Intervention de Katia Dubreuil

Réunion du mercredi 12 février 2020 à 15h00
Commission d'enquête sur les obstacles à l'indépendance du pouvoir judiciaire

Katia Dubreuil, présidente du Syndicat de la magistrature :

Nous sommes opposés aux remontées d'informations. Les critères fixés dans la circulaire de 2014, à la suite de la loi de 2013, sont extrêmement larges et incluent toutes les affaires susceptibles d'être médiatisées.

Vous disiez que, pour certains faits divers, le garde des Sceaux devait rassurer la population. Il nous paraît plus important de rassurer la population quant à l'absence de traitement différencié des affaires judiciaires. Par ailleurs, les procureurs de la République ont le droit de s'exprimer, en vertu de l'article 11 du code de procédure pénale. C'est ainsi que l'on a vu le procureur de la République de Paris le faire abondamment au moment des attentats.

Il conviendrait par ailleurs que l'ordonnance de 1958 prévoie des règles claires de roulement. Ce n'est pas ce qui passe. La pratique actuelle est infantilisante dans les parquets où un substitut du procureur de la République est conduit à faire relire et corriger ses réquisitoires définitifs par le procureur. Pourtant, la Cour de cassation définit le substitut du procureur comme un magistrat qui tient des pouvoirs de sa propre personne et non par simple délégation de ceux du procureur. Le procureur dispose du pouvoir hiérarchique et peut tout à fait considérer que la décision du substitut ne lui convient pas. Nous souhaitons cependant que cela soit transparent et inscrit dans le dossier.

S'agissant de la contre-circulaire, je rappelle qu'il existe une hiérarchie des normes. Le juge n'applique pas uniquement la loi votée, mais aussi la Constitution, la jurisprudence de la Cour européenne des droits de l'homme (CEDH), etc.

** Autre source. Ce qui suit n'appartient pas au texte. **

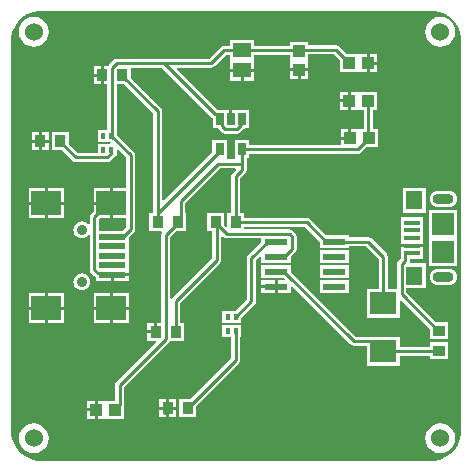
<source format=gtl>
G04*
G04 #@! TF.GenerationSoftware,Altium Limited,Altium Designer,19.1.5 (86)*
G04*
G04 Layer_Physical_Order=1*
G04 Layer_Color=255*
%FSLAX25Y25*%
%MOIN*%
G70*
G01*
G75*
%ADD13C,0.01000*%
%ADD15R,0.03937X0.03937*%
%ADD16R,0.07480X0.07480*%
%ADD17R,0.05512X0.06299*%
%ADD18R,0.05315X0.01575*%
%ADD19R,0.05906X0.05118*%
%ADD20R,0.07756X0.02244*%
%ADD21R,0.08858X0.07677*%
%ADD22R,0.03543X0.03937*%
%ADD23R,0.01575X0.01968*%
%ADD24R,0.09055X0.01968*%
%ADD25R,0.09843X0.07874*%
%ADD26R,0.03937X0.03937*%
%ADD27R,0.03937X0.03543*%
%ADD28R,0.02800X0.03900*%
%ADD47O,0.07087X0.03543*%
%ADD48C,0.01968*%
%ADD49C,0.03543*%
%ADD50C,0.06000*%
G36*
X142917Y149616D02*
X144737Y148862D01*
X146375Y147767D01*
X147767Y146375D01*
X148862Y144737D01*
X149616Y142917D01*
X150000Y140985D01*
Y140000D01*
Y10000D01*
Y9015D01*
X149616Y7083D01*
X148862Y5263D01*
X147767Y3625D01*
X146375Y2232D01*
X144737Y1138D01*
X142917Y384D01*
X140985Y0D01*
X9015D01*
X7083Y384D01*
X5263Y1138D01*
X3625Y2232D01*
X2232Y3625D01*
X1138Y5263D01*
X384Y7083D01*
X0Y9015D01*
Y10000D01*
Y140000D01*
Y140985D01*
X384Y142917D01*
X1138Y144737D01*
X2232Y146375D01*
X3625Y147767D01*
X5263Y148862D01*
X7083Y149616D01*
X9015Y150000D01*
X140985D01*
X142917Y149616D01*
D02*
G37*
%LPC*%
G36*
X143000Y147980D02*
X141711Y147810D01*
X140510Y147312D01*
X139479Y146521D01*
X138688Y145490D01*
X138190Y144289D01*
X138020Y143000D01*
X138190Y141711D01*
X138688Y140510D01*
X139479Y139479D01*
X140510Y138688D01*
X141711Y138190D01*
X143000Y138020D01*
X144289Y138190D01*
X145490Y138688D01*
X146521Y139479D01*
X147312Y140510D01*
X147810Y141711D01*
X147980Y143000D01*
X147810Y144289D01*
X147312Y145490D01*
X146521Y146521D01*
X145490Y147312D01*
X144289Y147810D01*
X143000Y147980D01*
D02*
G37*
G36*
X7500D02*
X6211Y147810D01*
X5010Y147312D01*
X3979Y146521D01*
X3187Y145490D01*
X2690Y144289D01*
X2520Y143000D01*
X2690Y141711D01*
X3187Y140510D01*
X3979Y139479D01*
X5010Y138688D01*
X6211Y138190D01*
X7500Y138020D01*
X8789Y138190D01*
X9990Y138688D01*
X11021Y139479D01*
X11812Y140510D01*
X12310Y141711D01*
X12480Y143000D01*
X12310Y144289D01*
X11812Y145490D01*
X11021Y146521D01*
X9990Y147312D01*
X8789Y147810D01*
X7500Y147980D01*
D02*
G37*
G36*
X119500Y135468D02*
Y133000D01*
X121968D01*
Y135468D01*
X119500D01*
D02*
G37*
G36*
X121968Y132000D02*
X119500D01*
Y129532D01*
X121968D01*
Y132000D01*
D02*
G37*
G36*
X80953Y140405D02*
X73047D01*
Y138376D01*
X71060D01*
X70474Y138259D01*
X69978Y137928D01*
X66080Y134029D01*
X35138D01*
X34553Y133913D01*
X34057Y133581D01*
X32497Y132022D01*
X32166Y131526D01*
X32154Y131468D01*
X30807D01*
Y128500D01*
Y125531D01*
X32049D01*
Y110346D01*
X28835D01*
Y106378D01*
X32937D01*
X33161Y106099D01*
X32950Y105622D01*
X28835D01*
Y102683D01*
X22130D01*
X19118Y105694D01*
Y107821D01*
X19148Y107968D01*
X19118Y108116D01*
Y109468D01*
X17766D01*
X17618Y109498D01*
X17470Y109468D01*
X13575D01*
Y103532D01*
X16955D01*
X20415Y100072D01*
X20911Y99741D01*
X21496Y99624D01*
X32031D01*
X32616Y99741D01*
X33112Y100072D01*
X34172Y101132D01*
X34503Y101628D01*
X34509Y101654D01*
X35165D01*
Y103562D01*
X35627Y103753D01*
X38234Y101146D01*
Y90795D01*
X33843D01*
Y85858D01*
Y80921D01*
X38234D01*
Y77755D01*
X37101Y76622D01*
X29238D01*
Y80575D01*
X29584Y80921D01*
X32842D01*
Y85358D01*
X27421D01*
Y83084D01*
X26627Y82290D01*
X26296Y81794D01*
X26179Y81209D01*
Y78883D01*
X25679Y78713D01*
X25477Y78977D01*
X24898Y79421D01*
X24224Y79700D01*
X23500Y79796D01*
X22776Y79700D01*
X22102Y79421D01*
X21523Y78977D01*
X21079Y78398D01*
X20800Y77724D01*
X20704Y77000D01*
X20800Y76276D01*
X21079Y75602D01*
X21523Y75023D01*
X22102Y74579D01*
X22776Y74300D01*
X23500Y74204D01*
X24224Y74300D01*
X24898Y74579D01*
X25477Y75023D01*
X25679Y75287D01*
X26179Y75117D01*
Y63583D01*
X26296Y62998D01*
X26627Y62502D01*
X27687Y61442D01*
X28183Y61111D01*
X28209Y61106D01*
Y60055D01*
X33236D01*
Y62039D01*
X33736D01*
Y62539D01*
X39264D01*
Y63205D01*
Y66354D01*
Y69504D01*
Y74459D01*
X40845Y76041D01*
X41177Y76537D01*
X41293Y77122D01*
Y101779D01*
X41177Y102365D01*
X40845Y102861D01*
X35165Y108541D01*
Y110346D01*
X35108D01*
Y125531D01*
X37609D01*
X47278Y115863D01*
Y82968D01*
X46971Y82468D01*
X46035D01*
Y76531D01*
X49915D01*
X50183Y76032D01*
X50087Y75888D01*
X49971Y75303D01*
Y45968D01*
X48654D01*
Y43000D01*
X48154D01*
Y42500D01*
X45382D01*
Y40031D01*
X48230D01*
X48422Y39570D01*
X35037Y26184D01*
X34705Y25688D01*
X34589Y25103D01*
Y19969D01*
X31819D01*
X31681Y19969D01*
X31319D01*
X31181Y19969D01*
X28850D01*
Y17000D01*
Y14031D01*
X31181D01*
X31319Y14031D01*
X31681D01*
X31819Y14031D01*
X37618D01*
Y18321D01*
X37648Y18469D01*
Y24470D01*
X52581Y39404D01*
X52913Y39900D01*
X52939Y40031D01*
X57618D01*
Y45968D01*
X56376D01*
Y52713D01*
X69581Y65919D01*
X69913Y66415D01*
X70029Y67000D01*
Y74611D01*
X70491Y74803D01*
X70753Y74541D01*
X71249Y74209D01*
X71835Y74093D01*
X83378D01*
Y73041D01*
X78940Y68603D01*
X78609Y68107D01*
X78492Y67522D01*
Y53836D01*
X74502Y49846D01*
X70335D01*
Y45878D01*
X76665D01*
Y47684D01*
X81103Y52121D01*
X81435Y52618D01*
X81551Y53203D01*
Y66888D01*
X82916Y68253D01*
X83378Y68062D01*
Y65878D01*
X93134D01*
Y67959D01*
X94715Y69541D01*
X95047Y70037D01*
X95163Y70622D01*
Y74743D01*
X95047Y75329D01*
X94715Y75825D01*
X93837Y76704D01*
X93340Y77035D01*
X92755Y77151D01*
X77618D01*
Y77971D01*
X97855D01*
X102866Y72959D01*
Y70878D01*
X112622D01*
Y71471D01*
X118367D01*
X122471Y67366D01*
Y57311D01*
X118571D01*
Y47634D01*
X129429D01*
Y53404D01*
X129891Y53596D01*
X139532Y43955D01*
Y40575D01*
X145468D01*
Y46118D01*
X141694D01*
X131628Y56185D01*
Y57528D01*
X138110D01*
Y65827D01*
X133113D01*
X132774Y66327D01*
X132840Y66661D01*
Y67370D01*
X137126D01*
Y69929D01*
Y71216D01*
X133468D01*
X129811D01*
Y69018D01*
X129782Y68870D01*
Y67294D01*
X129017Y66530D01*
X128685Y66033D01*
X128569Y65448D01*
Y57311D01*
X125529D01*
Y68000D01*
X125413Y68585D01*
X125081Y69081D01*
X120081Y74081D01*
X119585Y74413D01*
X119000Y74529D01*
X112622D01*
Y75122D01*
X105029D01*
X99570Y80581D01*
X99073Y80913D01*
X98488Y81029D01*
X77618D01*
Y82468D01*
X76376D01*
Y94213D01*
X78081Y95919D01*
X78413Y96415D01*
X78529Y97000D01*
Y100850D01*
X79350D01*
Y102271D01*
X115450D01*
X116035Y102387D01*
X116531Y102719D01*
X118344Y104532D01*
X122118D01*
Y110468D01*
X120529D01*
Y117032D01*
X121968D01*
Y122968D01*
X116169D01*
X116032Y122968D01*
X115669D01*
X115532Y122968D01*
X113201D01*
Y120000D01*
Y117032D01*
X115532D01*
X115669Y117032D01*
X116032D01*
X116169Y117032D01*
X117471D01*
Y110468D01*
X116319D01*
X116181Y110468D01*
Y110468D01*
X115819D01*
Y110468D01*
X113350D01*
Y107500D01*
X112850D01*
Y107000D01*
X109882D01*
Y105329D01*
X79350D01*
Y106750D01*
X74550D01*
Y100850D01*
X74183Y100529D01*
X72217D01*
X71850Y100850D01*
Y106750D01*
X67050D01*
Y103013D01*
X50798Y86761D01*
X50336Y86953D01*
Y116496D01*
X50220Y117081D01*
X49889Y117578D01*
X39772Y127694D01*
Y130971D01*
X50366D01*
X66969Y114369D01*
X67100Y114281D01*
Y111050D01*
X68846D01*
X68887Y110843D01*
X69219Y110347D01*
X70097Y109469D01*
X70593Y109137D01*
X71179Y109021D01*
X75221D01*
X75807Y109137D01*
X76303Y109469D01*
X77581Y110747D01*
X77784Y111050D01*
X79300D01*
Y116950D01*
X73700D01*
Y114000D01*
X72700D01*
Y116950D01*
X68748D01*
X68704Y116959D01*
X55154Y130509D01*
X55346Y130971D01*
X66713D01*
X67299Y131087D01*
X67795Y131419D01*
X71693Y135317D01*
X73047D01*
Y133287D01*
Y130654D01*
X80953D01*
Y133287D01*
Y135317D01*
X93032D01*
Y133819D01*
X93032Y133681D01*
Y133319D01*
X93032Y133181D01*
Y130850D01*
X98968D01*
Y133181D01*
X98968Y133319D01*
Y133681D01*
X98968Y133819D01*
Y135471D01*
X107567D01*
X109732Y133306D01*
Y129532D01*
X115532D01*
X115669Y129532D01*
X116032D01*
X116169Y129532D01*
X118500D01*
Y132500D01*
Y135468D01*
X116169D01*
X116032Y135468D01*
X115669D01*
X115532Y135468D01*
X111895D01*
X109282Y138081D01*
X108786Y138413D01*
X108201Y138529D01*
X98968D01*
Y139618D01*
X96306D01*
X96000Y139679D01*
X95694Y139618D01*
X93032D01*
Y138376D01*
X80953D01*
Y140405D01*
D02*
G37*
G36*
X29807Y131468D02*
X27535D01*
Y129000D01*
X29807D01*
Y131468D01*
D02*
G37*
G36*
X98968Y129850D02*
X96500D01*
Y127382D01*
X98968D01*
Y129850D01*
D02*
G37*
G36*
X95500D02*
X93032D01*
Y127382D01*
X95500D01*
Y129850D01*
D02*
G37*
G36*
X80953Y129654D02*
X77500D01*
Y126594D01*
X80953D01*
Y129654D01*
D02*
G37*
G36*
X76500D02*
X73047D01*
Y126594D01*
X76500D01*
Y129654D01*
D02*
G37*
G36*
X29807Y128000D02*
X27535D01*
Y125531D01*
X29807D01*
Y128000D01*
D02*
G37*
G36*
X112201Y122968D02*
X109732D01*
Y120500D01*
X112201D01*
Y122968D01*
D02*
G37*
G36*
Y119500D02*
X109732D01*
Y117032D01*
X112201D01*
Y119500D01*
D02*
G37*
G36*
X112350Y110468D02*
X109882D01*
Y108000D01*
X112350D01*
Y110468D01*
D02*
G37*
G36*
X12425Y109468D02*
X10153D01*
Y107000D01*
X12425D01*
Y109468D01*
D02*
G37*
G36*
X9154D02*
X6882D01*
Y107000D01*
X9154D01*
Y109468D01*
D02*
G37*
G36*
X12425Y106000D02*
X10153D01*
Y103532D01*
X12425D01*
Y106000D01*
D02*
G37*
G36*
X9154D02*
X6882D01*
Y103532D01*
X9154D01*
Y106000D01*
D02*
G37*
G36*
X29906Y90825D02*
X29758Y90795D01*
X27421D01*
Y86358D01*
X32842D01*
Y90795D01*
X30053D01*
X29906Y90825D01*
D02*
G37*
G36*
X17610Y90795D02*
X12189D01*
Y86358D01*
X17610D01*
Y90795D01*
D02*
G37*
G36*
X11189D02*
X5768D01*
Y86358D01*
X11189D01*
Y90795D01*
D02*
G37*
G36*
X145772Y90063D02*
X142228D01*
X141505Y89968D01*
X140831Y89689D01*
X140252Y89245D01*
X139807Y88665D01*
X139528Y87991D01*
X139433Y87268D01*
X139528Y86544D01*
X139807Y85870D01*
X140252Y85291D01*
X140831Y84847D01*
X141505Y84567D01*
X142228Y84472D01*
X145772D01*
X146495Y84567D01*
X147169Y84847D01*
X147748Y85291D01*
X148193Y85870D01*
X148472Y86544D01*
X148567Y87268D01*
X148472Y87991D01*
X148193Y88665D01*
X147748Y89245D01*
X147169Y89689D01*
X146495Y89968D01*
X145772Y90063D01*
D02*
G37*
G36*
X138110Y91024D02*
X130598D01*
Y82724D01*
X138110D01*
Y91024D01*
D02*
G37*
G36*
X17610Y85358D02*
X12189D01*
Y80921D01*
X17610D01*
Y85358D01*
D02*
G37*
G36*
X11189D02*
X5768D01*
Y80921D01*
X11189D01*
Y85358D01*
D02*
G37*
G36*
X137126Y81181D02*
X129811D01*
Y77606D01*
Y75047D01*
Y72488D01*
Y72216D01*
X133468D01*
X137126D01*
Y72488D01*
Y75047D01*
Y77606D01*
Y81181D01*
D02*
G37*
G36*
X112622Y70122D02*
X102866D01*
Y65878D01*
X112622D01*
Y70122D01*
D02*
G37*
G36*
X148740Y83740D02*
X139260D01*
Y74260D01*
Y64811D01*
X148740D01*
Y74260D01*
Y83740D01*
D02*
G37*
G36*
X112622Y65122D02*
X102866D01*
Y60878D01*
X112622D01*
Y65122D01*
D02*
G37*
G36*
X39264Y61539D02*
X34236D01*
Y60055D01*
X39264D01*
Y61539D01*
D02*
G37*
G36*
X87756Y60122D02*
X83378D01*
Y58500D01*
X87756D01*
Y60122D01*
D02*
G37*
G36*
X145772Y64079D02*
X142228D01*
X141505Y63984D01*
X140831Y63705D01*
X140252Y63260D01*
X139807Y62681D01*
X139528Y62007D01*
X139433Y61283D01*
X139528Y60560D01*
X139807Y59886D01*
X140252Y59307D01*
X140831Y58862D01*
X141505Y58583D01*
X142228Y58488D01*
X145772D01*
X146495Y58583D01*
X147169Y58862D01*
X147748Y59307D01*
X148193Y59886D01*
X148472Y60560D01*
X148567Y61283D01*
X148472Y62007D01*
X148193Y62681D01*
X147748Y63260D01*
X147169Y63705D01*
X146495Y63984D01*
X145772Y64079D01*
D02*
G37*
G36*
X23500Y62473D02*
X22776Y62378D01*
X22102Y62098D01*
X21523Y61654D01*
X21079Y61075D01*
X20800Y60401D01*
X20704Y59677D01*
X20800Y58954D01*
X21079Y58279D01*
X21523Y57700D01*
X22102Y57256D01*
X22776Y56977D01*
X23500Y56882D01*
X24224Y56977D01*
X24898Y57256D01*
X25477Y57700D01*
X25921Y58279D01*
X26200Y58954D01*
X26296Y59677D01*
X26200Y60401D01*
X25921Y61075D01*
X25477Y61654D01*
X24898Y62098D01*
X24224Y62378D01*
X23500Y62473D01*
D02*
G37*
G36*
X112622Y60122D02*
X102866D01*
Y55878D01*
X112622D01*
Y60122D01*
D02*
G37*
G36*
X87756Y57500D02*
X83378D01*
Y55878D01*
X87756D01*
Y57500D01*
D02*
G37*
G36*
X39264Y55756D02*
X33843D01*
Y51319D01*
X39264D01*
Y55756D01*
D02*
G37*
G36*
X32842D02*
X27421D01*
Y51319D01*
X32842D01*
Y55756D01*
D02*
G37*
G36*
X17610D02*
X12189D01*
Y51319D01*
X17610D01*
Y55756D01*
D02*
G37*
G36*
X11189D02*
X5768D01*
Y51319D01*
X11189D01*
Y55756D01*
D02*
G37*
G36*
X39264Y50319D02*
X33843D01*
Y45882D01*
X39264D01*
Y50319D01*
D02*
G37*
G36*
X32842D02*
X27421D01*
Y45882D01*
X32842D01*
Y50319D01*
D02*
G37*
G36*
X17610D02*
X12189D01*
Y45882D01*
X17610D01*
Y50319D01*
D02*
G37*
G36*
X11189D02*
X5768D01*
Y45882D01*
X11189D01*
Y50319D01*
D02*
G37*
G36*
X47654Y45968D02*
X45382D01*
Y43500D01*
X47654D01*
Y45968D01*
D02*
G37*
G36*
X93134Y65122D02*
X83378D01*
Y60878D01*
X90906D01*
X91129Y60599D01*
X90919Y60122D01*
X88756D01*
Y58000D01*
Y55878D01*
X93134D01*
Y58062D01*
X93596Y58253D01*
X113064Y38785D01*
X113560Y38453D01*
X114146Y38337D01*
X118571D01*
Y31689D01*
X129429D01*
Y34998D01*
X139532D01*
Y33882D01*
X145468D01*
Y39425D01*
X139532D01*
Y38057D01*
X129429D01*
Y41366D01*
X120809D01*
X120661Y41396D01*
X114779D01*
X93134Y63041D01*
Y65122D01*
D02*
G37*
G36*
X54925Y20469D02*
X52653D01*
Y18000D01*
X54925D01*
Y20469D01*
D02*
G37*
G36*
X51653D02*
X49382D01*
Y18000D01*
X51653D01*
Y20469D01*
D02*
G37*
G36*
X27850Y19969D02*
X25382D01*
Y17500D01*
X27850D01*
Y19969D01*
D02*
G37*
G36*
X76665Y45122D02*
X70335D01*
Y41154D01*
X73349D01*
Y34362D01*
X59455Y20469D01*
X56075D01*
Y14532D01*
X61618D01*
Y18306D01*
X75959Y32647D01*
X76291Y33143D01*
X76407Y33728D01*
Y41154D01*
X76665D01*
Y45122D01*
D02*
G37*
G36*
X54925Y17000D02*
X52653D01*
Y14532D01*
X54925D01*
Y17000D01*
D02*
G37*
G36*
X51653D02*
X49382D01*
Y16179D01*
X49352Y16032D01*
X49382Y15884D01*
Y14532D01*
X50734D01*
X50882Y14502D01*
X51030Y14532D01*
X51653D01*
Y17000D01*
D02*
G37*
G36*
X27850Y16500D02*
X25382D01*
Y14031D01*
X27850D01*
Y16500D01*
D02*
G37*
G36*
X143000Y12480D02*
X141711Y12310D01*
X140510Y11812D01*
X139479Y11021D01*
X138688Y9990D01*
X138190Y8789D01*
X138020Y7500D01*
X138190Y6211D01*
X138688Y5010D01*
X139479Y3979D01*
X140510Y3187D01*
X141711Y2690D01*
X143000Y2520D01*
X144289Y2690D01*
X145490Y3187D01*
X146521Y3979D01*
X147312Y5010D01*
X147810Y6211D01*
X147980Y7500D01*
X147810Y8789D01*
X147312Y9990D01*
X146521Y11021D01*
X145490Y11812D01*
X144289Y12310D01*
X143000Y12480D01*
D02*
G37*
G36*
X7500D02*
X6211Y12310D01*
X5010Y11812D01*
X3979Y11021D01*
X3187Y9990D01*
X2690Y8789D01*
X2520Y7500D01*
X2690Y6211D01*
X3187Y5010D01*
X3979Y3979D01*
X5010Y3187D01*
X6211Y2690D01*
X7500Y2520D01*
X8789Y2690D01*
X9990Y3187D01*
X11021Y3979D01*
X11812Y5010D01*
X12310Y6211D01*
X12480Y7500D01*
X12310Y8789D01*
X11812Y9990D01*
X11021Y11021D01*
X9990Y11812D01*
X8789Y12310D01*
X7500Y12480D01*
D02*
G37*
%LPD*%
G36*
X74846Y97009D02*
X73765Y95928D01*
X73434Y95432D01*
X73317Y94846D01*
Y82468D01*
X72075D01*
Y78198D01*
X71613Y78007D01*
X70925Y78694D01*
Y82468D01*
X65382D01*
Y76531D01*
X66971D01*
Y67633D01*
X53765Y54428D01*
X53529Y54075D01*
X53029Y54227D01*
Y74670D01*
X54891Y76531D01*
X58272D01*
Y82468D01*
X58029D01*
Y85866D01*
X69634Y97471D01*
X74654D01*
X74846Y97009D01*
D02*
G37*
D13*
X66713Y132500D02*
X71060Y136846D01*
X77000D01*
X96000Y138150D02*
X97150Y137000D01*
X108201D02*
X112701Y132500D01*
X97150Y137000D02*
X108201D01*
X77000Y136846D02*
X95697D01*
X48807Y82607D02*
X69450Y103250D01*
X48807Y79500D02*
Y82607D01*
X69450Y103250D02*
Y103800D01*
X133468Y71716D02*
X133740Y71445D01*
X142303Y43347D02*
X142500D01*
X130098Y55551D02*
X142303Y43347D01*
X130098Y55551D02*
Y65448D01*
X131311Y66661D01*
Y68870D01*
X131598Y69157D01*
X133468D01*
Y71716D02*
X133740Y71988D01*
X51000Y132500D02*
X66713D01*
X68600Y115450D02*
X69500Y114550D01*
X35138Y132500D02*
X51000D01*
X33579Y108563D02*
Y130940D01*
X35138Y132500D01*
X51000D02*
X68050Y115450D01*
X77000Y99000D02*
Y103750D01*
Y97000D02*
Y99000D01*
X69000D02*
X77000D01*
X56500Y86500D02*
X69000Y99000D01*
X56500Y80500D02*
Y86500D01*
X55500Y79500D02*
X56500Y80500D01*
X68050Y115450D02*
X68600D01*
X69500Y114000D02*
Y114550D01*
X33378Y108362D02*
X33579Y108563D01*
X48807Y82968D02*
Y116496D01*
X37000Y128303D02*
X48807Y116496D01*
X37000Y128303D02*
Y128500D01*
X107744Y73000D02*
X119000D01*
X124000Y68000D01*
Y52472D02*
Y68000D01*
X88256Y58000D02*
X91012D01*
X88256Y63000D02*
X91012D01*
X114146Y39866D01*
X120661D01*
X124000Y36528D01*
X142374D02*
X142500Y36654D01*
X124000Y36528D02*
X142374D01*
X68500Y78957D02*
X71835Y75622D01*
X68500Y78957D02*
Y79154D01*
Y67000D02*
Y78957D01*
X68154Y79500D02*
X68500Y79154D01*
X54847Y53347D02*
X68500Y67000D01*
X54847Y43000D02*
Y53347D01*
X76950Y103250D02*
Y103800D01*
X77000Y103750D01*
X74847Y94846D02*
X77000Y97000D01*
X74847Y79500D02*
Y94846D01*
Y79500D02*
X98488D01*
X104988Y73000D01*
X107744D01*
X71835Y75622D02*
X92755D01*
X93634Y74743D01*
Y70622D02*
Y74743D01*
X91012Y68000D02*
X93634Y70622D01*
X88256Y68000D02*
X91012D01*
X85500Y73000D02*
X88256D01*
X80022Y67522D02*
X85500Y73000D01*
X80022Y53203D02*
Y67522D01*
X74878Y48059D02*
X80022Y53203D01*
X74878Y47862D02*
Y48059D01*
X11000Y50130D02*
X11689Y50819D01*
X58846Y17697D02*
X74878Y33728D01*
X58846Y17500D02*
Y17697D01*
X74878Y33728D02*
Y43138D01*
X48154Y42803D02*
Y43000D01*
X51500Y40485D02*
Y75303D01*
X36118Y25103D02*
X51500Y40485D01*
X50882Y16032D02*
X52153Y17303D01*
Y17500D01*
X51500Y75303D02*
X55500Y79303D01*
Y79500D01*
X36118Y18469D02*
Y25103D01*
X34650Y17000D02*
X36118Y18469D01*
X11689Y50819D02*
X12673D01*
X32358Y85858D02*
X33342D01*
X27709Y81209D02*
X32358Y85858D01*
X27709Y63583D02*
Y81209D01*
Y63583D02*
X28768Y62524D01*
X33252D01*
X33736Y62039D01*
X33342Y61646D02*
X33736Y62039D01*
X115450Y103800D02*
X119150Y107500D01*
X76950Y103800D02*
X115450D01*
X76500Y111829D02*
Y112000D01*
X75221Y110550D02*
X76500Y111829D01*
X71179Y110550D02*
X75221D01*
X70300Y111429D02*
X71179Y110550D01*
X70300Y111429D02*
Y113200D01*
X69500Y114000D02*
X70300Y113200D01*
X16346Y106303D02*
Y106500D01*
Y106303D02*
X21496Y101154D01*
X32031D01*
X33091Y102213D01*
Y103350D01*
X33378Y103638D01*
X37279Y74638D02*
X39764Y77122D01*
X35508Y74638D02*
X37279D01*
X39764Y77122D02*
Y101779D01*
X33378Y108165D02*
X39764Y101779D01*
X33378Y108165D02*
Y108362D01*
Y103638D02*
Y103835D01*
X16346Y106697D02*
X17618Y107968D01*
X16346Y106500D02*
Y106697D01*
X29906Y89295D02*
X33342Y85858D01*
X9653Y106303D02*
Y106500D01*
X119000Y107650D02*
X119150Y107500D01*
X119000Y107650D02*
Y120000D01*
D15*
X34650Y17000D02*
D03*
X28350D02*
D03*
X119000Y132500D02*
D03*
X112701D02*
D03*
X119000Y120000D02*
D03*
X112701D02*
D03*
X119150Y107500D02*
D03*
X112850D02*
D03*
D16*
X144000Y79000D02*
D03*
Y69551D02*
D03*
D17*
X134354Y86874D02*
D03*
Y61677D02*
D03*
D18*
X133468Y79394D02*
D03*
Y76835D02*
D03*
Y74276D02*
D03*
Y71716D02*
D03*
Y69157D02*
D03*
D19*
X77000Y130154D02*
D03*
Y136846D02*
D03*
D20*
X88256Y73000D02*
D03*
Y68000D02*
D03*
Y63000D02*
D03*
Y58000D02*
D03*
X107744D02*
D03*
Y63000D02*
D03*
Y68000D02*
D03*
Y73000D02*
D03*
D21*
X124000Y36528D02*
D03*
Y52472D02*
D03*
D22*
X16346Y106500D02*
D03*
X9653D02*
D03*
X74847Y79500D02*
D03*
X68154D02*
D03*
X55500D02*
D03*
X48807D02*
D03*
X54847Y43000D02*
D03*
X48154D02*
D03*
X58846Y17500D02*
D03*
X52153D02*
D03*
X37000Y128500D02*
D03*
X30307D02*
D03*
D23*
X33378Y108362D02*
D03*
X30622D02*
D03*
Y103638D02*
D03*
X33378D02*
D03*
X72122Y43138D02*
D03*
X74878D02*
D03*
Y47862D02*
D03*
X72122D02*
D03*
D24*
X33736Y68339D02*
D03*
Y71488D02*
D03*
Y74638D02*
D03*
Y65189D02*
D03*
Y62039D02*
D03*
D25*
X11689Y85858D02*
D03*
X33342D02*
D03*
Y50819D02*
D03*
X11689D02*
D03*
D26*
X96000Y136650D02*
D03*
Y130350D02*
D03*
D27*
X142500Y43347D02*
D03*
Y36654D02*
D03*
D28*
X76950Y103800D02*
D03*
X69450D02*
D03*
X69500Y114000D02*
D03*
X73200D02*
D03*
X76900D02*
D03*
D47*
X144000Y87268D02*
D03*
Y61283D02*
D03*
D48*
Y87268D02*
D03*
Y61283D02*
D03*
D49*
X23500Y77000D02*
D03*
Y59677D02*
D03*
D50*
X7500Y7500D02*
D03*
Y143000D02*
D03*
X143000D02*
D03*
Y7500D02*
D03*
M02*

</source>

C'est ainsi que les droits de la garde à vue ont évolué en 2014. Certains juges se sont appuyés sur la jurisprudence de la CEDH, qui prévoit la présence des avocats dès la première heure de la garde à vue et un droit au silence. C'est un des cas où l'indépendance de la justice a été malmenée puisque des officiers de police judiciaire ont refusé d'appliquer les instructions des juges. Les juges ont fait le choix de faire primer la convention européenne des droits de l'homme sur la loi nationale et la Cour de cassation a ensuite validé cette interprétation avant qu'elle ne soit finalement inscrite dans la loi. Le contenu de notre contre-circulaire – ce terme caractérise bien notre côté frondeur – est tout à fait dans les règles.

Enfin, notre syndicat n'avait pas appelé à voter pour un candidat mais contre un candidat. L'autre syndicat de magistrats, l'Union syndicale des magistrats avait qualifié le quinquennat de Nicolas Sarkozy « d'heures sombres ». Nous n'étions pas l'unique syndicat de magistrats à considérer que l'action menée pour la justice pendant ces années était une véritable calamité et qu'il fallait absolument en sortir. Le syndicat de la magistrature n'a pas pour habitude de donner ses consignes de vote. C'était une situation particulière qui nous avait amenés à cette prise de position.